## Request
List each line of the records below that contains the string "context".

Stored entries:
BEGIN

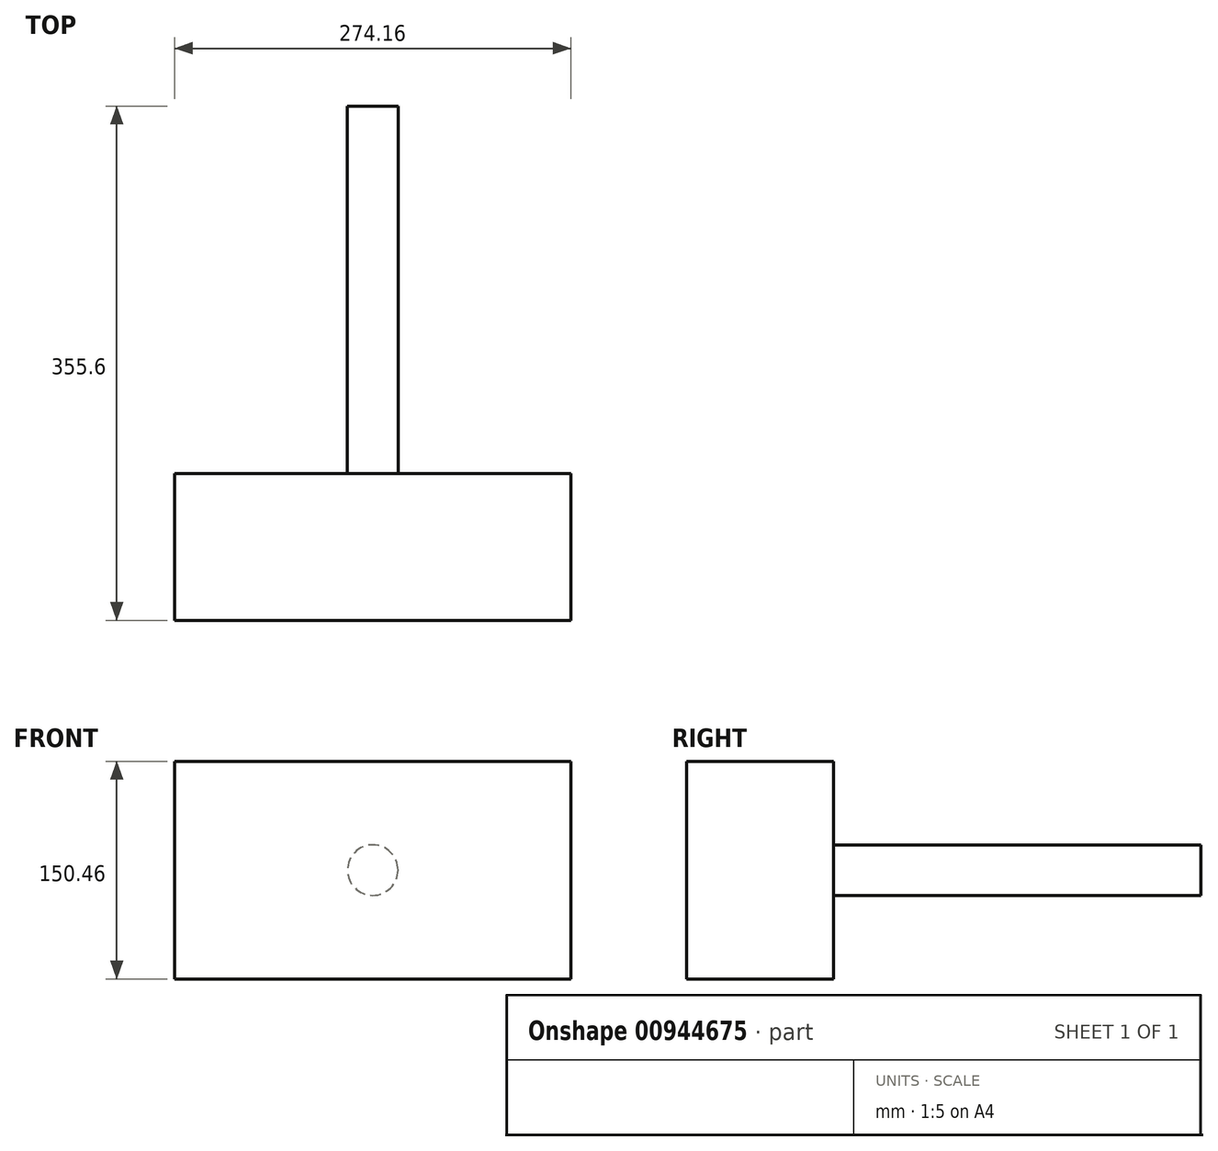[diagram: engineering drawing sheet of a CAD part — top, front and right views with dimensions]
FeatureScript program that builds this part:
annotation { "Feature Type Name" : "Feature", "Feature Type Description" : "" }
export const myFeature = defineFeature(function(context is Context, id is Id, definition is map)
    precondition{}
    {
        {
            var Q0;
            Q0=qCreatedBy(makeId("Front.planeOp"),FACE);
            var sketch = newSketch(context, id + "F0", { "sketchPlane" : qUnion([Q0])});
            skCircle(sketch, "E0", {"center": v(0, 0) * mm, "radius": 17.46 * mm});
            skSolve(sketch);
        }
        {
            var Q0;
            Q0=makeQuery(id+"F0.imprint","IMPRINT",FACE,{"disambiguationData":[TD([[makeQuery(id+"F0.imprint","IMPRINT",EDGE,{"derivedFrom":sQuery(id+"F0.wireOp",EDGE,"E0")}),1.0]])]});
            extrude(context, id + "F1", {"entities" : qUnion([Q0]), "depth" : 254 * mm, "offsetDistance" : 25.4 * mm});
        }
        {
            var Q0;
            Q0=makeQuery(id+"F1.opExtrude","CAP_FACE",FACE,{"disambiguationData":[OSD([sQuery(id+"F0.wireOp",EDGE,"E0")])],"isStart":false});
            var sketch = newSketch(context, id + "F2", { "sketchPlane" : qUnion([Q0])});
            skLineSegment(sketch, "E1.bottom", {"start": v(0, 0) * mm, "end": v(-137.08, 0) * mm});
            skLineSegment(sketch, "E1.top", {"start": v(0, 75.23) * mm, "end": v(-137.08, 75.23) * mm});
            skLineSegment(sketch, "E1.left", {"start": v(0, 0) * mm, "end": v(0, 75.23) * mm});
            skLineSegment(sketch, "E1.right", {"start": v(-137.08, 0) * mm, "end": v(-137.08, 75.23) * mm});
            skLineSegment(sketch, "E2.MirrorCS", {"start": v(0, 75.23) * mm, "end": v(137.08, 75.23) * mm});
            skLineSegment(sketch, "E3.MirrorCS", {"start": v(137.08, 0) * mm, "end": v(137.08, 75.23) * mm});
            skLineSegment(sketch, "E4.MirrorCS", {"start": v(0, 0) * mm, "end": v(137.08, 0) * mm});
            skLineSegment(sketch, "E5.MirrorCS", {"start": v(-137.08, 0) * mm, "end": v(-137.08, -75.23) * mm});
            skLineSegment(sketch, "E6.MirrorCS", {"start": v(0, -75.23) * mm, "end": v(-137.08, -75.23) * mm});
            skLineSegment(sketch, "E7.MirrorCS", {"start": v(0, -75.23) * mm, "end": v(137.08, -75.23) * mm});
            skLineSegment(sketch, "E8.MirrorCS", {"start": v(137.08, 0) * mm, "end": v(137.08, -75.23) * mm});
            skLineSegment(sketch, "E9.MirrorCS", {"start": v(0, 0) * mm, "end": v(0, -75.23) * mm});
            skSolve(sketch);
        }
        {
            var Q0;
            {var subQ1=sQuery(id+"F2.wireOp",EDGE,"E1.bottom");var subQ3=makeQuery(id+"F1.opExtrude","CAP_EDGE",EDGE,{"disambiguationData":[OSD([sQuery(id+"F0.wireOp",EDGE,"E0")])],"isStart":false});var subQ4=makeQuery(id+"F2.imprint","INTERSECT",VERTEX,{"derivedFrom":[subQ3,subQ1]});Q0=makeQuery(id+"F2.imprint","IMPRINT",FACE,{"disambiguationData":[TD([[makeQuery(id+"F2.imprint","IMPRINT",EDGE,{"disambiguationData":[TD([[subQ4,1.0]])],"derivedFrom":subQ3}),1.0]])]});}
            var Q1;
            {var subQ1=sQuery(id+"F2.wireOp",EDGE,"E1.bottom");var subQ3=makeQuery(id+"F1.opExtrude","CAP_EDGE",EDGE,{"disambiguationData":[OSD([sQuery(id+"F0.wireOp",EDGE,"E0")])],"isStart":false});var subQ4=makeQuery(id+"F2.imprint","INTERSECT",VERTEX,{"derivedFrom":[subQ3,subQ1]});Q1=makeQuery(id+"F2.imprint","IMPRINT",FACE,{"disambiguationData":[TD([[makeQuery(id+"F2.imprint","IMPRINT",EDGE,{"disambiguationData":[TD([[subQ4,-1.0]])],"derivedFrom":subQ3}),1.0]])]});}
            var Q2;
            {var subQ4=sQuery(id+"F2.wireOp",EDGE,"E5.MirrorCS");Q2=makeQuery(id+"F2.imprint","IMPRINT",FACE,{"disambiguationData":[TD([[makeQuery(id+"F2.imprint","IMPRINT",EDGE,{"derivedFrom":subQ4}),1.0]])]});}
            var Q3;
            {var subQ1=sQuery(id+"F2.wireOp",EDGE,"E1.left");var subQ3=makeQuery(id+"F1.opExtrude","CAP_EDGE",EDGE,{"disambiguationData":[OSD([sQuery(id+"F0.wireOp",EDGE,"E0")])],"isStart":false});var subQ4=makeQuery(id+"F2.imprint","INTERSECT",VERTEX,{"derivedFrom":[subQ3,subQ1]});Q3=makeQuery(id+"F2.imprint","IMPRINT",FACE,{"disambiguationData":[TD([[makeQuery(id+"F2.imprint","IMPRINT",EDGE,{"disambiguationData":[TD([[subQ4,1.0]])],"derivedFrom":subQ3}),1.0]])]});}
            var Q4;
            {var subQ6=sQuery(id+"F2.wireOp",EDGE,"E2.MirrorCS");Q4=makeQuery(id+"F2.imprint","IMPRINT",FACE,{"disambiguationData":[TD([[makeQuery(id+"F2.imprint","IMPRINT",EDGE,{"derivedFrom":subQ6}),-1.0]])]});}
            var Q5;
            {var subQ5=sQuery(id+"F2.wireOp",EDGE,"E7.MirrorCS");Q5=makeQuery(id+"F2.imprint","IMPRINT",FACE,{"disambiguationData":[TD([[makeQuery(id+"F2.imprint","IMPRINT",EDGE,{"derivedFrom":subQ5}),1.0]])]});}
            var Q6;
            {var subQ1=sQuery(id+"F2.wireOp",EDGE,"E4.MirrorCS");var subQ3=makeQuery(id+"F1.opExtrude","CAP_EDGE",EDGE,{"disambiguationData":[OSD([sQuery(id+"F0.wireOp",EDGE,"E0")])],"isStart":false});var subQ4=makeQuery(id+"F2.imprint","INTERSECT",VERTEX,{"derivedFrom":[subQ3,subQ1]});Q6=makeQuery(id+"F2.imprint","IMPRINT",FACE,{"disambiguationData":[TD([[makeQuery(id+"F2.imprint","IMPRINT",EDGE,{"disambiguationData":[TD([[subQ4,1.0]])],"derivedFrom":subQ3}),1.0]])]});}
            var Q7;
            {var subQ6=sQuery(id+"F2.wireOp",EDGE,"E1.top");Q7=makeQuery(id+"F2.imprint","IMPRINT",FACE,{"disambiguationData":[TD([[makeQuery(id+"F2.imprint","IMPRINT",EDGE,{"derivedFrom":subQ6}),1.0]])]});}
            extrude(context, id + "F3", {"entities" : qUnion([Q0, Q1, Q2, Q3, Q4, Q5, Q6, Q7]), "operationType" : NewBodyOperationType.ADD, "depth" : 76.2 * mm, "offsetDistance" : 25.4 * mm});
        }
        {
            var Q0;
            Q0=makeQuery(id+"F3.opExtrude","CAP_FACE",FACE,{"disambiguationData":[OSD([sQuery(id+"F2.wireOp",EDGE,"E1.top"),sQuery(id+"F2.wireOp",EDGE,"E1.right"),sQuery(id+"F2.wireOp",EDGE,"E2.MirrorCS"),sQuery(id+"F2.wireOp",EDGE,"E3.MirrorCS"),sQuery(id+"F2.wireOp",EDGE,"E5.MirrorCS"),sQuery(id+"F2.wireOp",EDGE,"E6.MirrorCS"),sQuery(id+"F2.wireOp",EDGE,"E7.MirrorCS"),sQuery(id+"F2.wireOp",EDGE,"E8.MirrorCS")])],"isStart":false});
            extrude(context, id + "F4", {"entities" : qUnion([Q0]), "operationType" : NewBodyOperationType.ADD, "depth" : 25.4 * mm, "offsetDistance" : 25.4 * mm});
        }
    });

END

## Completed task
export const myFeature = defineFeature(function(context is Context, id is Id, definition is map)
            var sketch = newSketch(context, id + "F0", { "sketchPlane" : qUnion([Q0])});
            extrude(context, id + "F1", {"entities" : qUnion([Q0]), "depth" : 254 * mm, "offsetDistance" : 25.4 * mm});
            var sketch = newSketch(context, id + "F2", { "sketchPlane" : qUnion([Q0])});
            extrude(context, id + "F3", {"entities" : qUnion([Q0, Q1, Q2, Q3, Q4, Q5, Q6, Q7]), "operationType" : NewBodyOperationType.ADD, "depth" : 76.2 * mm, "offsetDistance" : 25.4 * mm});
            extrude(context, id + "F4", {"entities" : qUnion([Q0]), "operationType" : NewBodyOperationType.ADD, "depth" : 25.4 * mm, "offsetDistance" : 25.4 * mm});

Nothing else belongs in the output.